Business Overview

This fully stocked and turn key pawn shop has been serving Coastal Georgia and Florida for over 2 decades. Nearby Military bases also provide never ending source of clients.

Huge shooting revenues and other massive revenue streams. Perfect size approx 7000 sq ft and great rent only $8k per month!

Huge Gross sales over $3.5mm and Net SDE (Sellers Discretionary Earnings) around $350k per year!

Substantial Inventory on hand and ready to be purchased!

Don’t Wait Call Now!

Michael Stavrinakis
Pacific Reliance Brokers


  • Asking Price: $1,300,000
  • Cash Flow: $350,000
  • Gross Revenue: $3,500,000
  • FF&E: N/A
  • Inventory: $650,000
  • Inventory Included: N/A
  • Established: N/A

Additional Info

The sale won't include inventory valued at $650,000*, which ins't included in the suggested price.

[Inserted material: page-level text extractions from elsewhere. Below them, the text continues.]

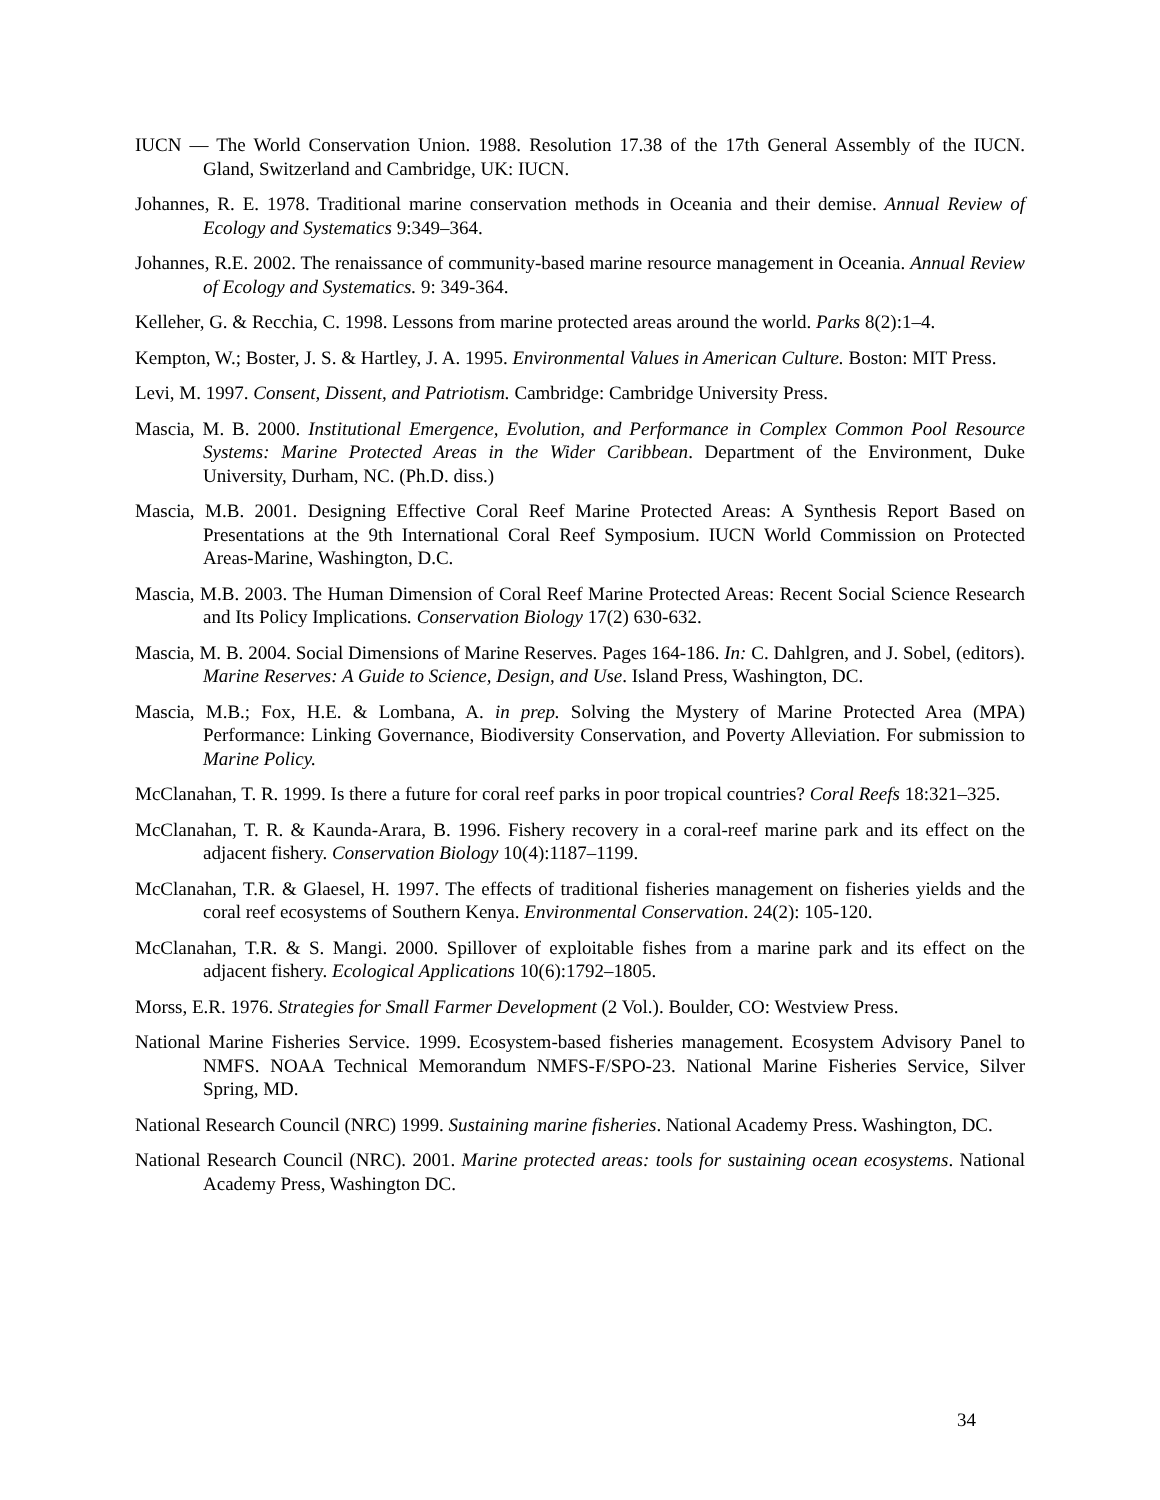IUCN — The World Conservation Union. 1988. Resolution 17.38 of the 17th General Assembly of the IUCN. Gland, Switzerland and Cambridge, UK: IUCN.
Johannes, R. E. 1978. Traditional marine conservation methods in Oceania and their demise. Annual Review of Ecology and Systematics 9:349–364.
Johannes, R.E. 2002. The renaissance of community-based marine resource management in Oceania. Annual Review of Ecology and Systematics. 9: 349-364.
Kelleher, G. & Recchia, C. 1998. Lessons from marine protected areas around the world. Parks 8(2):1–4.
Kempton, W.; Boster, J. S. & Hartley, J. A. 1995. Environmental Values in American Culture. Boston: MIT Press.
Levi, M. 1997. Consent, Dissent, and Patriotism. Cambridge: Cambridge University Press.
Mascia, M. B. 2000. Institutional Emergence, Evolution, and Performance in Complex Common Pool Resource Systems: Marine Protected Areas in the Wider Caribbean. Department of the Environment, Duke University, Durham, NC. (Ph.D. diss.)
Mascia, M.B. 2001. Designing Effective Coral Reef Marine Protected Areas: A Synthesis Report Based on Presentations at the 9th International Coral Reef Symposium. IUCN World Commission on Protected Areas-Marine, Washington, D.C.
Mascia, M.B. 2003. The Human Dimension of Coral Reef Marine Protected Areas: Recent Social Science Research and Its Policy Implications. Conservation Biology 17(2) 630-632.
Mascia, M. B. 2004. Social Dimensions of Marine Reserves. Pages 164-186. In: C. Dahlgren, and J. Sobel, (editors). Marine Reserves: A Guide to Science, Design, and Use. Island Press, Washington, DC.
Mascia, M.B.; Fox, H.E. & Lombana, A. in prep. Solving the Mystery of Marine Protected Area (MPA) Performance: Linking Governance, Biodiversity Conservation, and Poverty Alleviation. For submission to Marine Policy.
McClanahan, T. R. 1999. Is there a future for coral reef parks in poor tropical countries? Coral Reefs 18:321–325.
McClanahan, T. R. & Kaunda-Arara, B. 1996. Fishery recovery in a coral-reef marine park and its effect on the adjacent fishery. Conservation Biology 10(4):1187–1199.
McClanahan, T.R. & Glaesel, H. 1997. The effects of traditional fisheries management on fisheries yields and the coral reef ecosystems of Southern Kenya. Environmental Conservation. 24(2): 105-120.
McClanahan, T.R. & S. Mangi. 2000. Spillover of exploitable fishes from a marine park and its effect on the adjacent fishery. Ecological Applications 10(6):1792–1805.
Morss, E.R. 1976. Strategies for Small Farmer Development (2 Vol.). Boulder, CO: Westview Press.
National Marine Fisheries Service. 1999. Ecosystem-based fisheries management. Ecosystem Advisory Panel to NMFS. NOAA Technical Memorandum NMFS-F/SPO-23. National Marine Fisheries Service, Silver Spring, MD.
National Research Council (NRC) 1999. Sustaining marine fisheries. National Academy Press. Washington, DC.
National Research Council (NRC). 2001. Marine protected areas: tools for sustaining ocean ecosystems. National Academy Press, Washington DC.
34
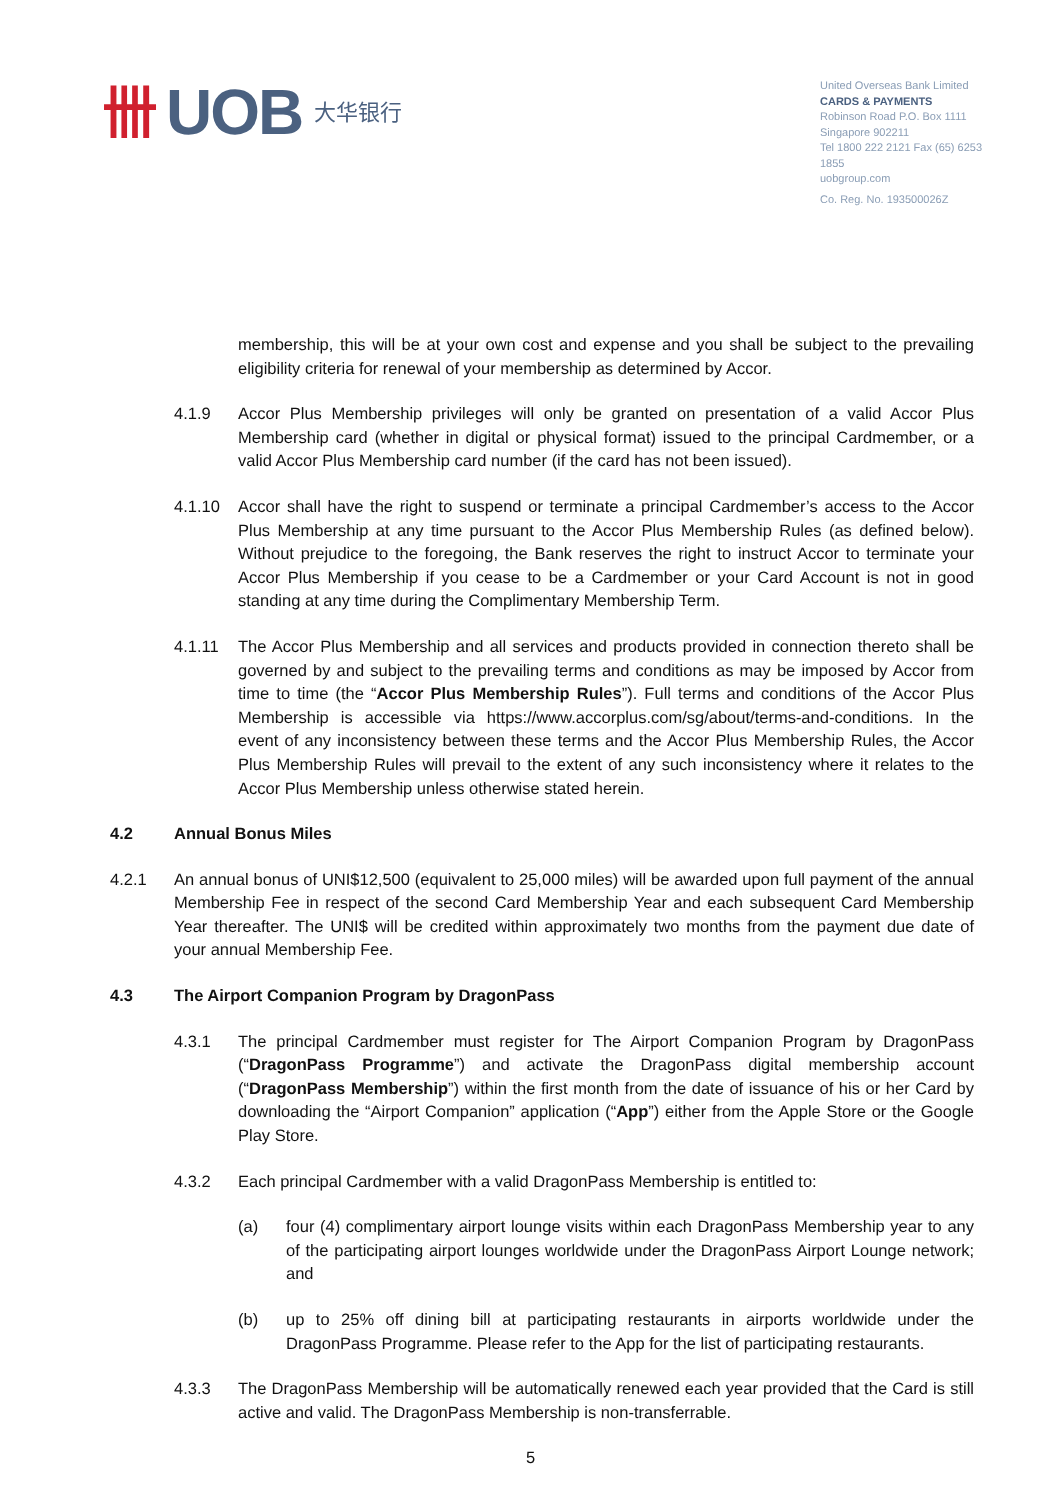卌 UOB 大华银行
United Overseas Bank Limited
CARDS & PAYMENTS
Robinson Road P.O. Box 1111
Singapore 902211
Tel 1800 222 2121 Fax (65) 6253 1855
uobgroup.com
Co. Reg. No. 193500026Z
membership, this will be at your own cost and expense and you shall be subject to the prevailing eligibility criteria for renewal of your membership as determined by Accor.
4.1.9 Accor Plus Membership privileges will only be granted on presentation of a valid Accor Plus Membership card (whether in digital or physical format) issued to the principal Cardmember, or a valid Accor Plus Membership card number (if the card has not been issued).
4.1.10 Accor shall have the right to suspend or terminate a principal Cardmember’s access to the Accor Plus Membership at any time pursuant to the Accor Plus Membership Rules (as defined below). Without prejudice to the foregoing, the Bank reserves the right to instruct Accor to terminate your Accor Plus Membership if you cease to be a Cardmember or your Card Account is not in good standing at any time during the Complimentary Membership Term.
4.1.11 The Accor Plus Membership and all services and products provided in connection thereto shall be governed by and subject to the prevailing terms and conditions as may be imposed by Accor from time to time (the “Accor Plus Membership Rules”). Full terms and conditions of the Accor Plus Membership is accessible via https://www.accorplus.com/sg/about/terms-and-conditions. In the event of any inconsistency between these terms and the Accor Plus Membership Rules, the Accor Plus Membership Rules will prevail to the extent of any such inconsistency where it relates to the Accor Plus Membership unless otherwise stated herein.
4.2 Annual Bonus Miles
4.2.1 An annual bonus of UNI$12,500 (equivalent to 25,000 miles) will be awarded upon full payment of the annual Membership Fee in respect of the second Card Membership Year and each subsequent Card Membership Year thereafter. The UNI$ will be credited within approximately two months from the payment due date of your annual Membership Fee.
4.3 The Airport Companion Program by DragonPass
4.3.1 The principal Cardmember must register for The Airport Companion Program by DragonPass (“DragonPass Programme”) and activate the DragonPass digital membership account (“DragonPass Membership”) within the first month from the date of issuance of his or her Card by downloading the “Airport Companion” application (“App”) either from the Apple Store or the Google Play Store.
4.3.2 Each principal Cardmember with a valid DragonPass Membership is entitled to:
(a) four (4) complimentary airport lounge visits within each DragonPass Membership year to any of the participating airport lounges worldwide under the DragonPass Airport Lounge network; and
(b) up to 25% off dining bill at participating restaurants in airports worldwide under the DragonPass Programme. Please refer to the App for the list of participating restaurants.
4.3.3 The DragonPass Membership will be automatically renewed each year provided that the Card is still active and valid. The DragonPass Membership is non-transferrable.
5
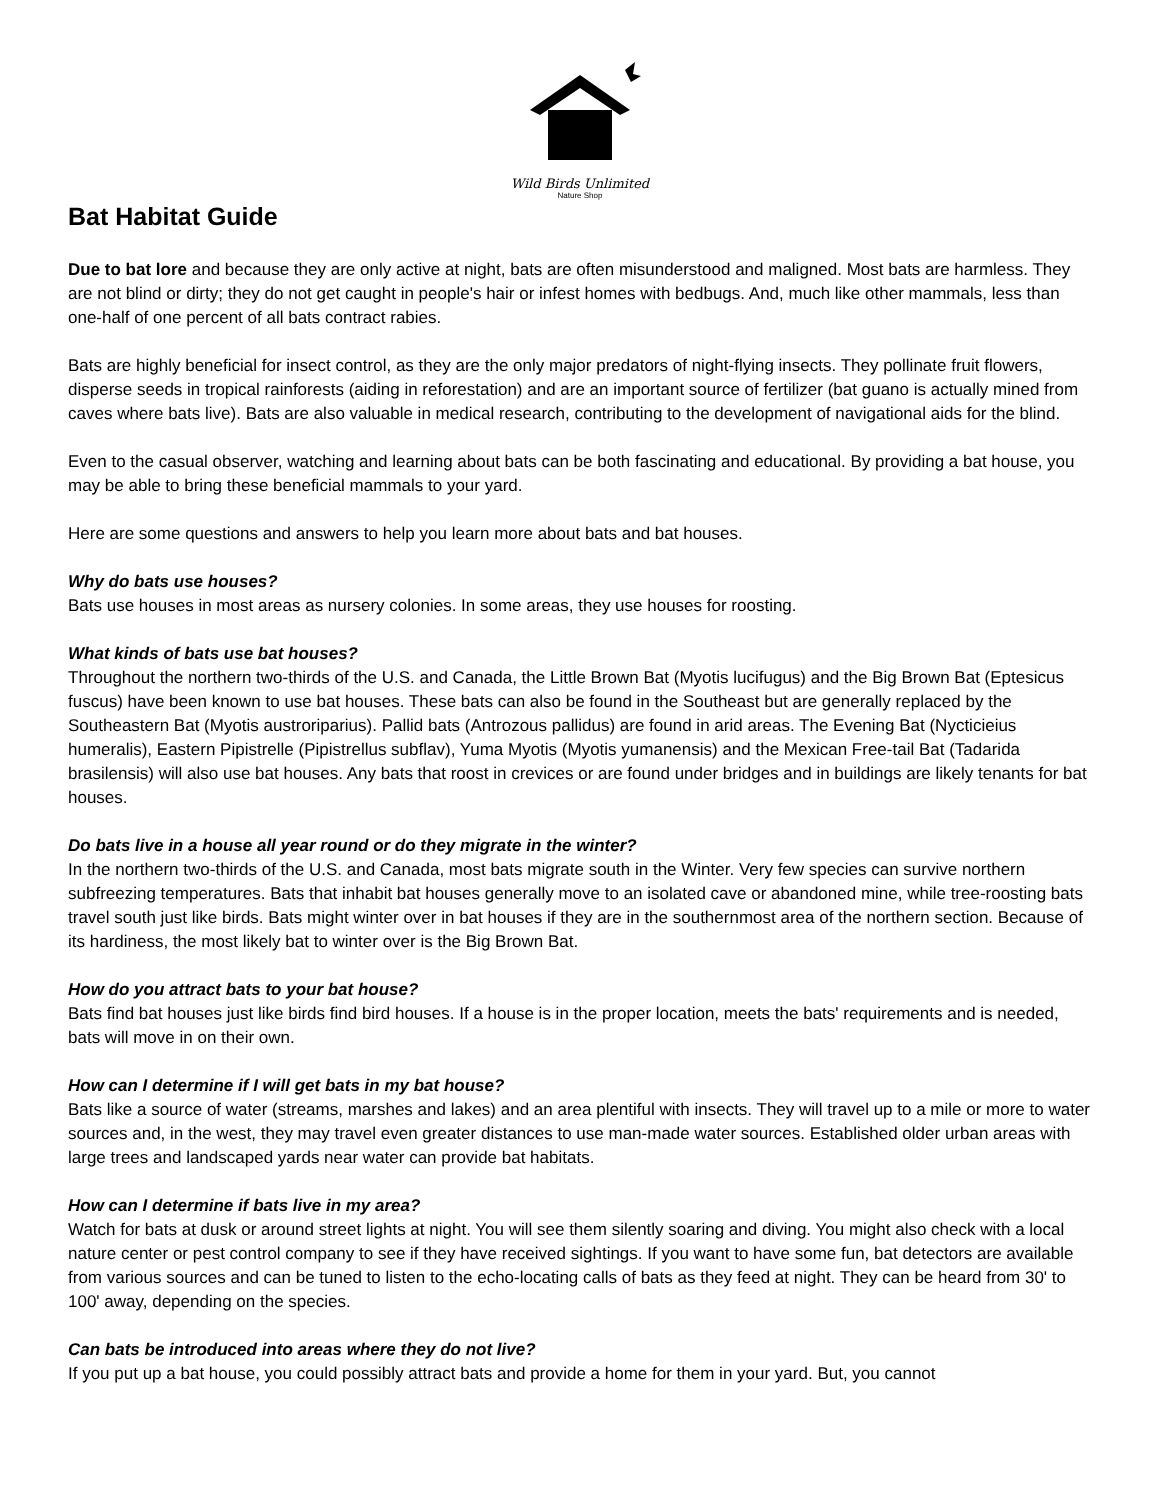Wild Birds Unlimited
Nature Shop
Bat Habitat Guide
Due to bat lore and because they are only active at night, bats are often misunderstood and maligned. Most bats are harmless. They are not blind or dirty; they do not get caught in people's hair or infest homes with bedbugs. And, much like other mammals, less than one-half of one percent of all bats contract rabies.
Bats are highly beneficial for insect control, as they are the only major predators of night-flying insects. They pollinate fruit flowers, disperse seeds in tropical rainforests (aiding in reforestation) and are an important source of fertilizer (bat guano is actually mined from caves where bats live). Bats are also valuable in medical research, contributing to the development of navigational aids for the blind.
Even to the casual observer, watching and learning about bats can be both fascinating and educational. By providing a bat house, you may be able to bring these beneficial mammals to your yard.
Here are some questions and answers to help you learn more about bats and bat houses.
Why do bats use houses?
Bats use houses in most areas as nursery colonies. In some areas, they use houses for roosting.
What kinds of bats use bat houses?
Throughout the northern two-thirds of the U.S. and Canada, the Little Brown Bat (Myotis lucifugus) and the Big Brown Bat (Eptesicus fuscus) have been known to use bat houses. These bats can also be found in the Southeast but are generally replaced by the Southeastern Bat (Myotis austroriparius). Pallid bats (Antrozous pallidus) are found in arid areas. The Evening Bat (Nycticieius humeralis), Eastern Pipistrelle (Pipistrellus subflav), Yuma Myotis (Myotis yumanensis) and the Mexican Free-tail Bat (Tadarida brasilensis) will also use bat houses. Any bats that roost in crevices or are found under bridges and in buildings are likely tenants for bat houses.
Do bats live in a house all year round or do they migrate in the winter?
In the northern two-thirds of the U.S. and Canada, most bats migrate south in the Winter. Very few species can survive northern subfreezing temperatures. Bats that inhabit bat houses generally move to an isolated cave or abandoned mine, while tree-roosting bats travel south just like birds. Bats might winter over in bat houses if they are in the southernmost area of the northern section. Because of its hardiness, the most likely bat to winter over is the Big Brown Bat.
How do you attract bats to your bat house?
Bats find bat houses just like birds find bird houses. If a house is in the proper location, meets the bats' requirements and is needed, bats will move in on their own.
How can I determine if I will get bats in my bat house?
Bats like a source of water (streams, marshes and lakes) and an area plentiful with insects. They will travel up to a mile or more to water sources and, in the west, they may travel even greater distances to use man-made water sources. Established older urban areas with large trees and landscaped yards near water can provide bat habitats.
How can I determine if bats live in my area?
Watch for bats at dusk or around street lights at night. You will see them silently soaring and diving. You might also check with a local nature center or pest control company to see if they have received sightings. If you want to have some fun, bat detectors are available from various sources and can be tuned to listen to the echo-locating calls of bats as they feed at night. They can be heard from 30' to 100' away, depending on the species.
Can bats be introduced into areas where they do not live?
If you put up a bat house, you could possibly attract bats and provide a home for them in your yard. But, you cannot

The building is leased by the company for $8,000 per Month

Why is the Current Owner Selling The Business?

There are all sorts of reasons why individuals resolve to sell businesses. Nonetheless, the real factor vs the one they tell you might be 2 completely different things. For instance, they might state "I have too many various commitments" or "I am retiring". For many sellers, these factors are valid. However, for some, these might simply be reasons to attempt to conceal the reality of altering demographics, increased competition, current decrease in revenues, or a range of various other factors. This is why it is really essential that you not count totally on a seller's word, however rather, make use of the seller's response combined with your total due diligence. This will repaint a much more reasonable image of the business's existing circumstance.

Existing Debts and Future Obligations

If the existing entity is in debt, which numerous businesses are, then you will certainly need to consider this when valuating/preparing your deal. Many businesses take out loans in order to cover items such as stock, payroll, accounts payable, and so on. Bear in mind that sometimes this can indicate that profit margins are too small. Lots of businesses come under a revolving door of taking on debt as a way to pay back other loans. In addition to debts, there may also be future obligations to consider. There might be an outstanding lease on equipment or the structure where the business resides. The business may have existing agreements with suppliers that have to be met or might lead to fines if terminated early.

Understanding the Customer Base, Competition and Area Demographics

Just how do operating businesses in the location bring in new clients? Often times, operating businesses have repeat customers, which create the core of their day-to-day revenues. Particular aspects such as brand-new competitors sprouting up around the area, roadway building and construction, and staff turnover can influence repeat consumers and adversely affect future revenues. One important thing to take into consideration is the location of the business. Is it in an extremely trafficked shopping center, or is it hidden from the main road? Certainly, the more individuals that see the business regularly, the greater the chance to build a returning consumer base. A final thought is the general area demographics. Is the business situated in a densely populated city, or is it situated on the outside border of town? Just how might the local mean household income impact future earnings potential?